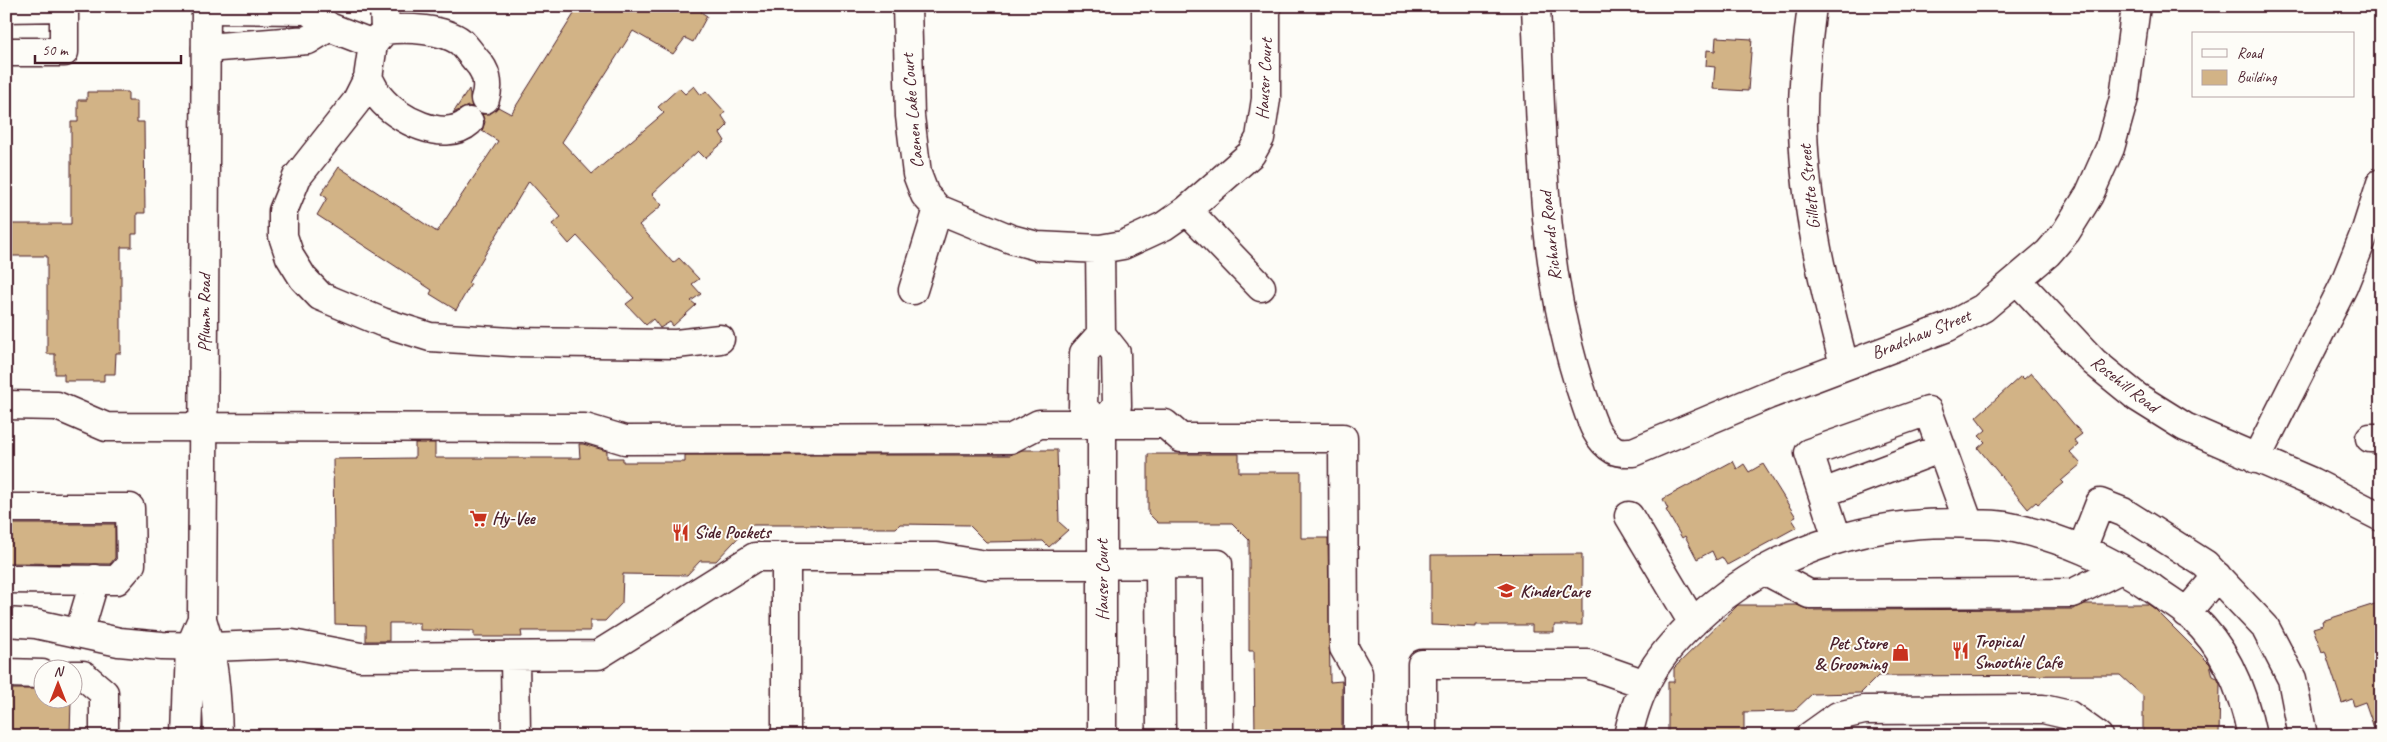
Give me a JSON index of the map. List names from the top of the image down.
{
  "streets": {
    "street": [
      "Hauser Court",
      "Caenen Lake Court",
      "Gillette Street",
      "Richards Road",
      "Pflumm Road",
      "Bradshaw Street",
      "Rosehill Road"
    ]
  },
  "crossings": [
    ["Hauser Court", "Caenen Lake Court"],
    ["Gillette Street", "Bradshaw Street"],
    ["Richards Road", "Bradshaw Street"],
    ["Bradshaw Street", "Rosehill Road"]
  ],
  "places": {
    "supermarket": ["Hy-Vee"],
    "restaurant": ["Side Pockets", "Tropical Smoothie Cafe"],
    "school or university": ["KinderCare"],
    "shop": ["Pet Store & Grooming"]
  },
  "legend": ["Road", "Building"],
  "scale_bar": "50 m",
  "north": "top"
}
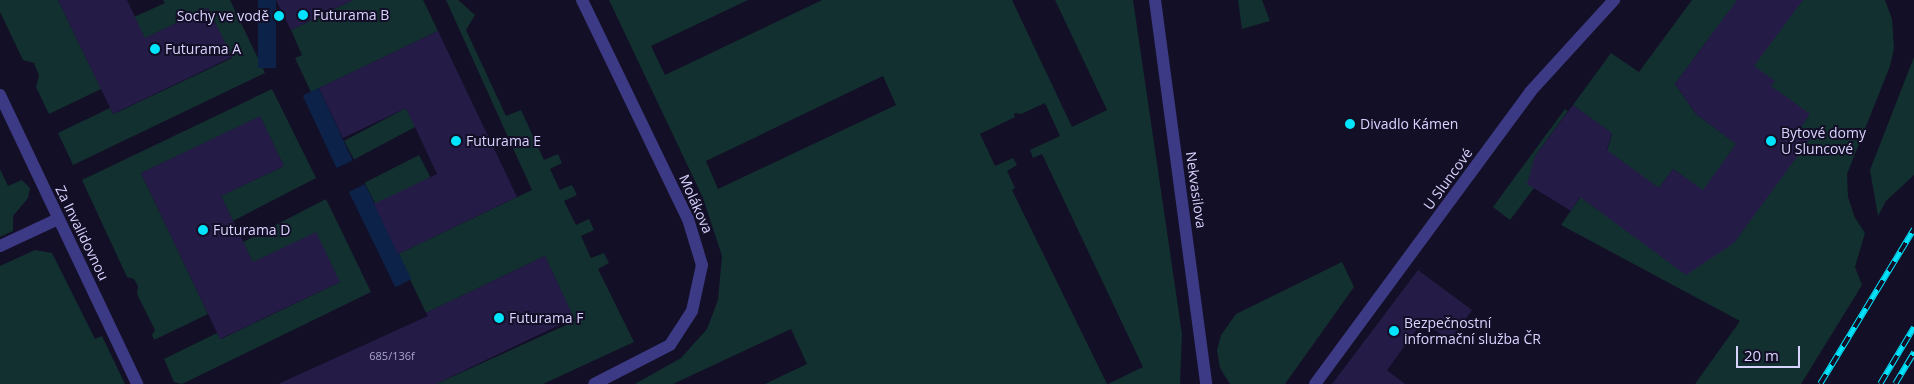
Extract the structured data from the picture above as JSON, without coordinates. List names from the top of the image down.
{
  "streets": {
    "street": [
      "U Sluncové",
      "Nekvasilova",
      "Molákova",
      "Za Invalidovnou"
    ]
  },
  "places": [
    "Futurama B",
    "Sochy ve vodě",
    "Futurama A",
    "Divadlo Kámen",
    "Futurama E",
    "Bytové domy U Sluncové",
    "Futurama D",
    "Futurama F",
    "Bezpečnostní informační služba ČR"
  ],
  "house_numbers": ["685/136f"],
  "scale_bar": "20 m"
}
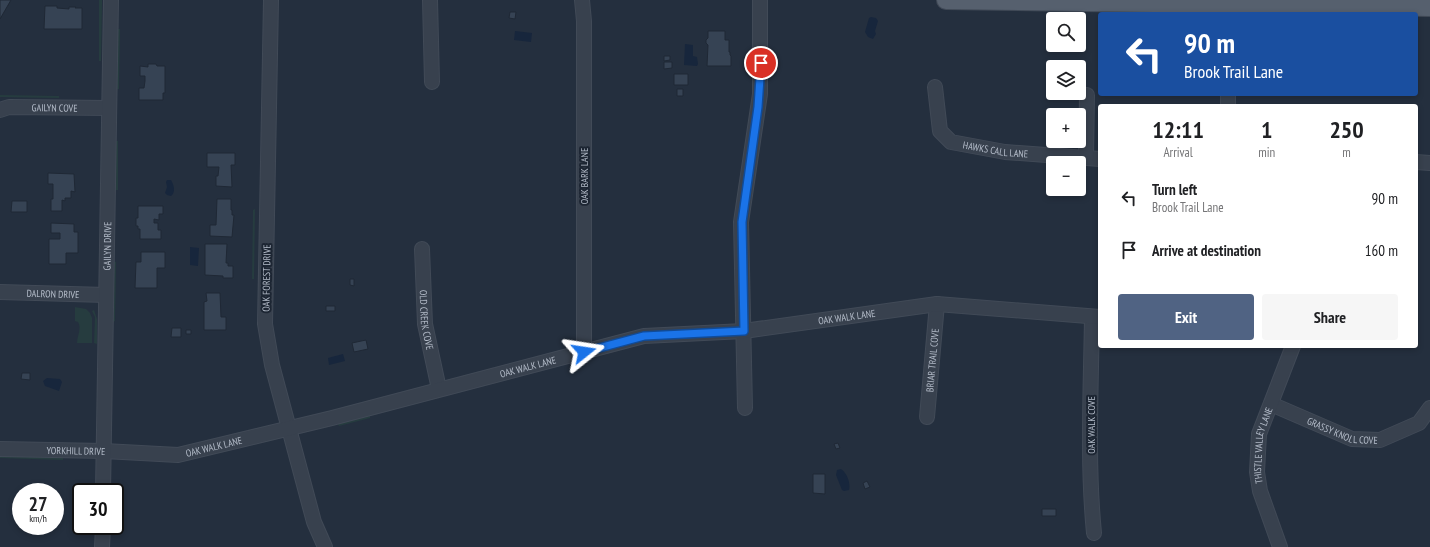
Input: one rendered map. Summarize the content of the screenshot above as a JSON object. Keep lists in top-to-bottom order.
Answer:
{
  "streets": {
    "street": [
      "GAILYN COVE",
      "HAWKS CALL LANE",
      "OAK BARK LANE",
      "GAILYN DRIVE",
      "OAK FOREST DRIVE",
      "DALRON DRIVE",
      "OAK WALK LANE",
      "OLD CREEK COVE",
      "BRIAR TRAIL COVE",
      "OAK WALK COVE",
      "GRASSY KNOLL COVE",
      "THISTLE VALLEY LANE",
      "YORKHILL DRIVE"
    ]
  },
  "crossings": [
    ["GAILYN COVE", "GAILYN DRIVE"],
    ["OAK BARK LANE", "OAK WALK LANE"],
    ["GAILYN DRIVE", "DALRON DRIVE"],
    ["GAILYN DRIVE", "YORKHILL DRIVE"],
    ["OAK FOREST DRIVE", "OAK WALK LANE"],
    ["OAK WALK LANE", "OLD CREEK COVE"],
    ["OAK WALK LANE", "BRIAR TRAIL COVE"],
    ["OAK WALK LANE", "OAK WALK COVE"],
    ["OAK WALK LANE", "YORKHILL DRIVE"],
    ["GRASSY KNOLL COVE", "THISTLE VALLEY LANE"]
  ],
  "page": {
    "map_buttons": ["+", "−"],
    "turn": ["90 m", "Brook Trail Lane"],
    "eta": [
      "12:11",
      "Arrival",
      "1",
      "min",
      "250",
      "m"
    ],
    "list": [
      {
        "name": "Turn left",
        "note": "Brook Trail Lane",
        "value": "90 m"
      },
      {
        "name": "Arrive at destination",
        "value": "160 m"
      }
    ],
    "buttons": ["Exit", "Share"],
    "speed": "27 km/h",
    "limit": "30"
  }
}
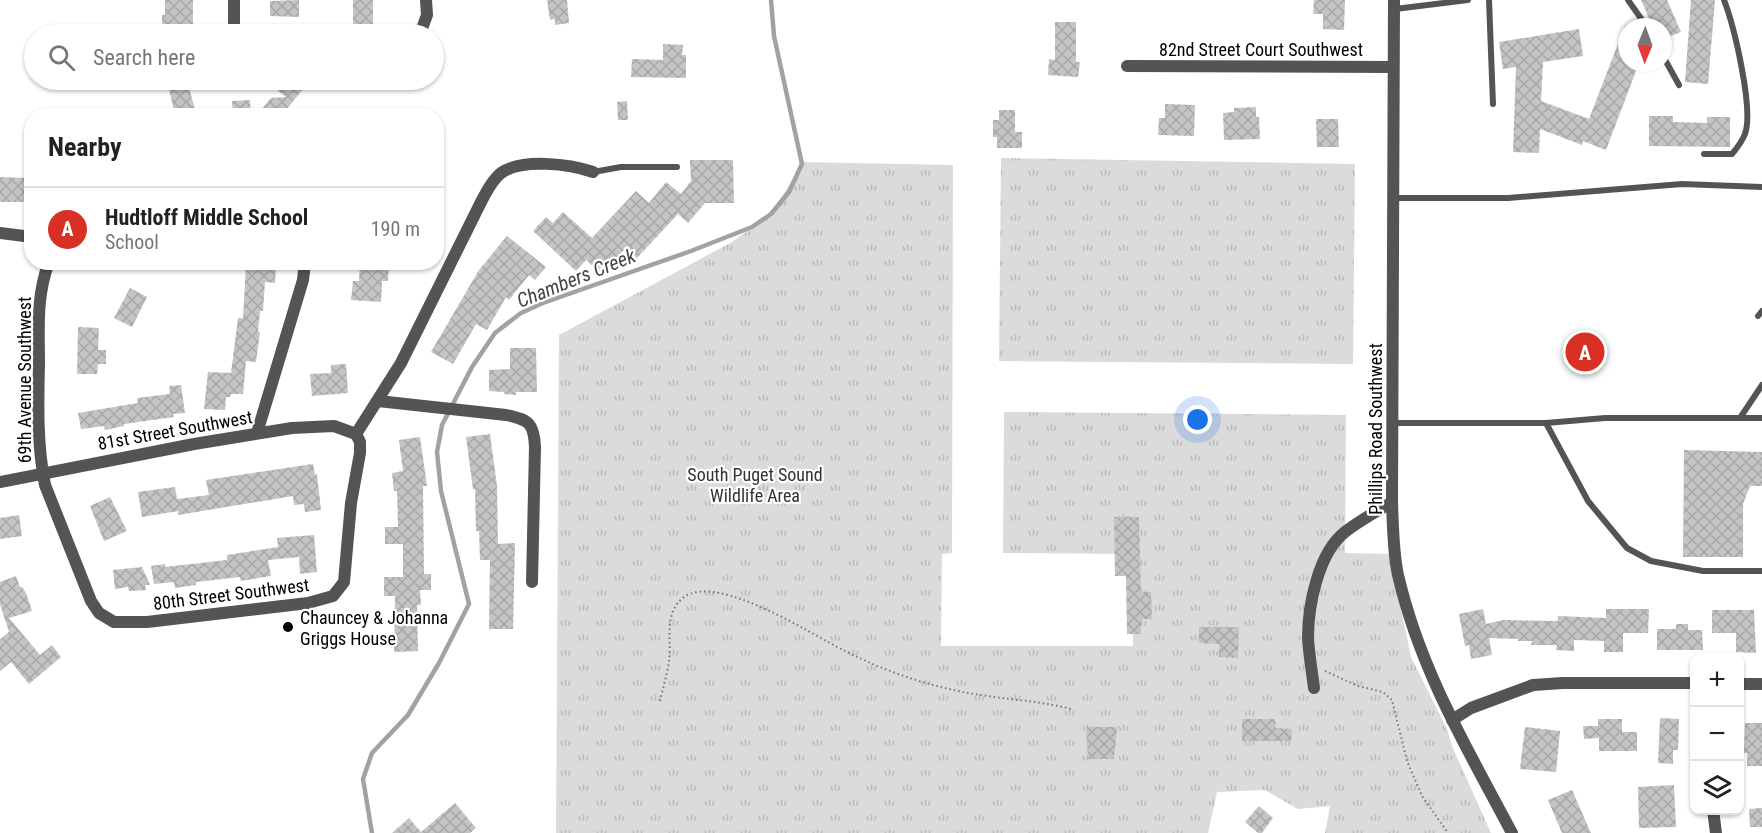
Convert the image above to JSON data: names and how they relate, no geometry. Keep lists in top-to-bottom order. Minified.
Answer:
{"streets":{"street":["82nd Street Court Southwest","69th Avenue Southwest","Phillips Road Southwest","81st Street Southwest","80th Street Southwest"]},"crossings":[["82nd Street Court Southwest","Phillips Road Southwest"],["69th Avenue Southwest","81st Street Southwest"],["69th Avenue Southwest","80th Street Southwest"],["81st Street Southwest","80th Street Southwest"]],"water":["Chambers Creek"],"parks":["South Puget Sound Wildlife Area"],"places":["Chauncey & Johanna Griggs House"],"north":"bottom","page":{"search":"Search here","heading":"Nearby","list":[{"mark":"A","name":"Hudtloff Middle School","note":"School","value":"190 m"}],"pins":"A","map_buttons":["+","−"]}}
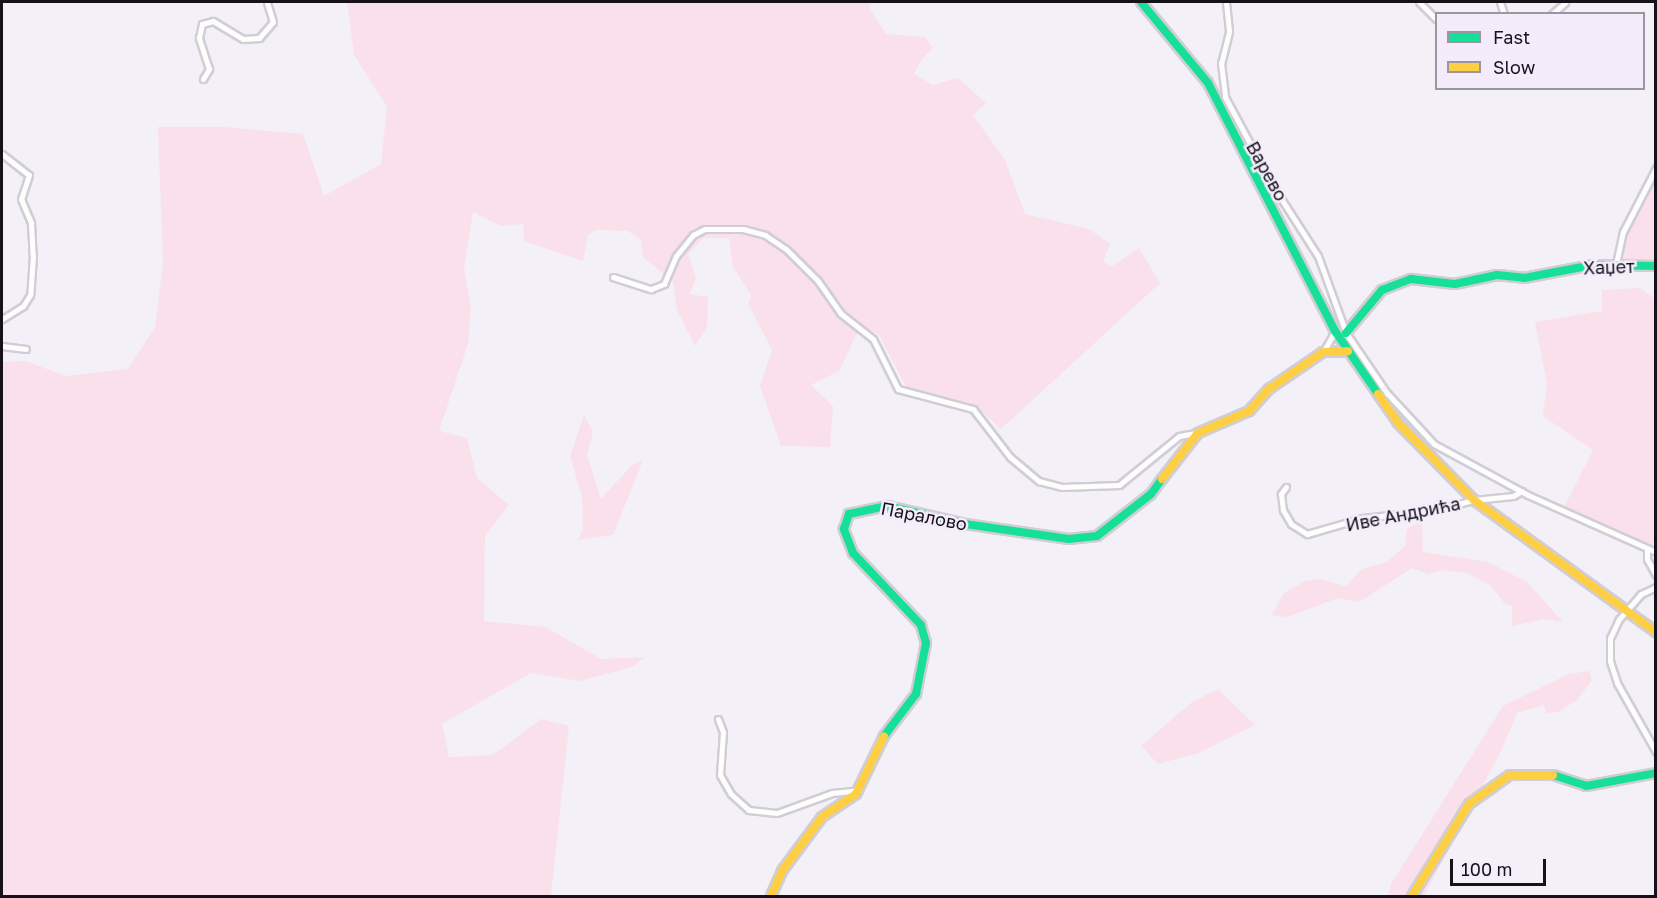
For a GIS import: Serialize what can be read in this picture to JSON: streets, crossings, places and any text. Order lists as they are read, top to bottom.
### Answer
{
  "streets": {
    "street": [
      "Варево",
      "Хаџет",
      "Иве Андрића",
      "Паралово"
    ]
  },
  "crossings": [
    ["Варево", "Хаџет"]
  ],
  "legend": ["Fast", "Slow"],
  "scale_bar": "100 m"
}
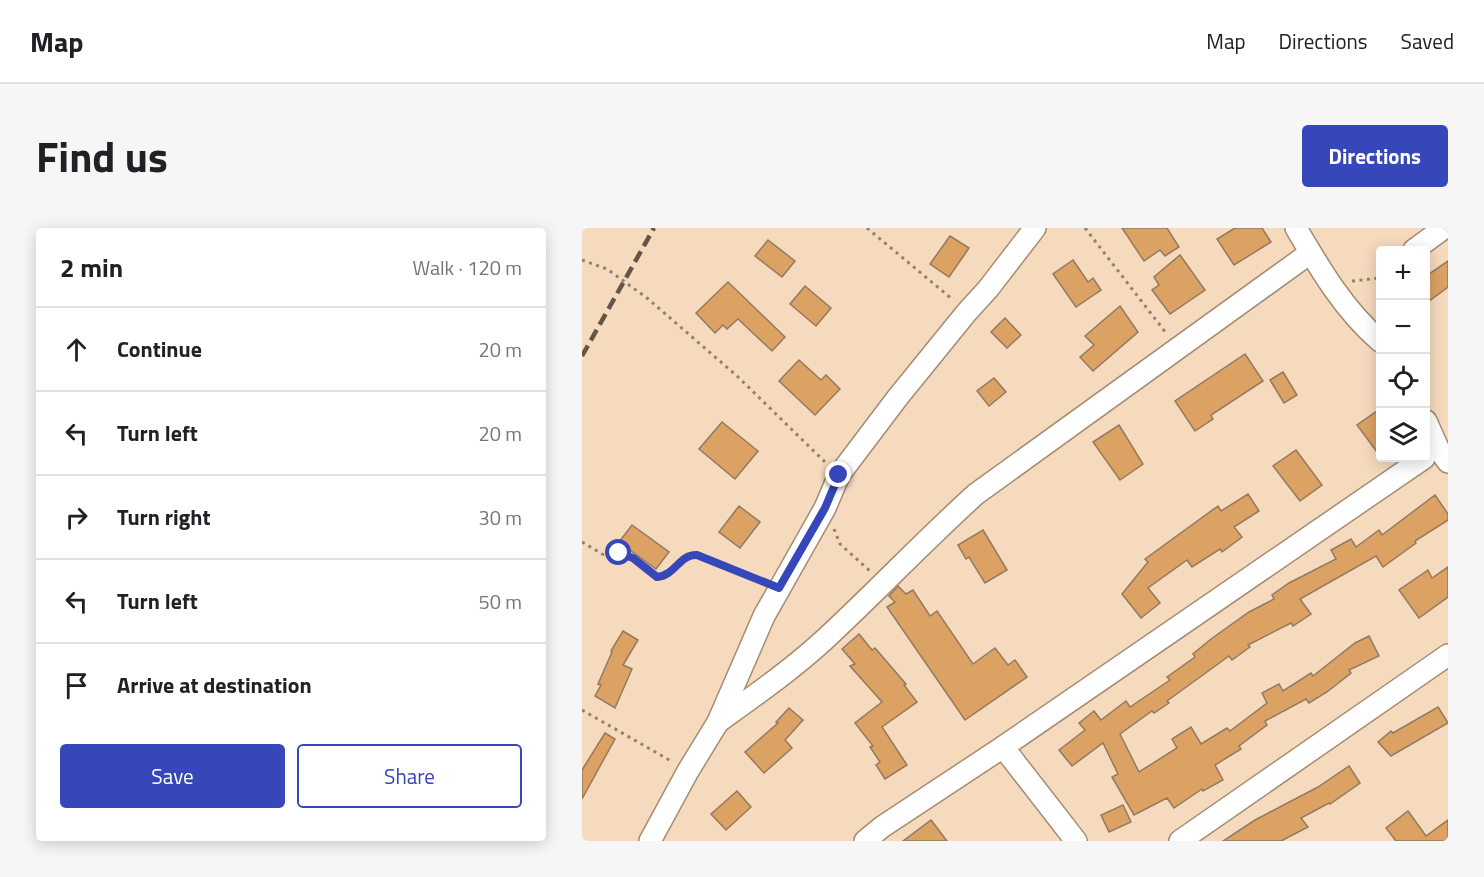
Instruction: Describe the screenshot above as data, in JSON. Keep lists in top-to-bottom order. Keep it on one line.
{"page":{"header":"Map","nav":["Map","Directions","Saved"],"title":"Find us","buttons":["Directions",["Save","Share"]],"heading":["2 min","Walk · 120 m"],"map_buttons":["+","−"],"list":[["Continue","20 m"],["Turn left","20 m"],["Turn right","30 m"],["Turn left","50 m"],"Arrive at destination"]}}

++++

Problem description »
In the answer, repeat exactly the lines from the top of the entries above through the line with "Input: one rendered", and leave pictures out of it.

Expected output »
Give me a JSON index of the map. List names from the top of the image down.
{
  "streets": {
    "street": [
      "Hauser Court",
      "Caenen Lake Court",
      "Gillette Street",
      "Richards Road",
      "Pflumm Road",
      "Bradshaw Street",
      "Rosehill Road"
    ]
  },
  "crossings": [
    ["Hauser Court", "Caenen Lake Court"],
    ["Gillette Street", "Bradshaw Street"],
    ["Richards Road", "Bradshaw Street"],
    ["Bradshaw Street", "Rosehill Road"]
  ],
  "places": {
    "supermarket": ["Hy-Vee"],
    "restaurant": ["Side Pockets", "Tropical Smoothie Cafe"],
    "school or university": ["KinderCare"],
    "shop": ["Pet Store & Grooming"]
  },
  "legend": ["Road", "Building"],
  "scale_bar": "50 m",
  "north": "top"
}
Extract the structured data from the picture above as JSON, without coordinates. List names from the top of the image down.
{
  "streets": {
    "street": [
      "U Sluncové",
      "Nekvasilova",
      "Molákova",
      "Za Invalidovnou"
    ]
  },
  "places": [
    "Futurama B",
    "Sochy ve vodě",
    "Futurama A",
    "Divadlo Kámen",
    "Futurama E",
    "Bytové domy U Sluncové",
    "Futurama D",
    "Futurama F",
    "Bezpečnostní informační služba ČR"
  ],
  "house_numbers": ["685/136f"],
  "scale_bar": "20 m"
}
Input: one rendered map. Summarize the content of the screenshot above as a JSON object. Keep lists in top-to-bottom order.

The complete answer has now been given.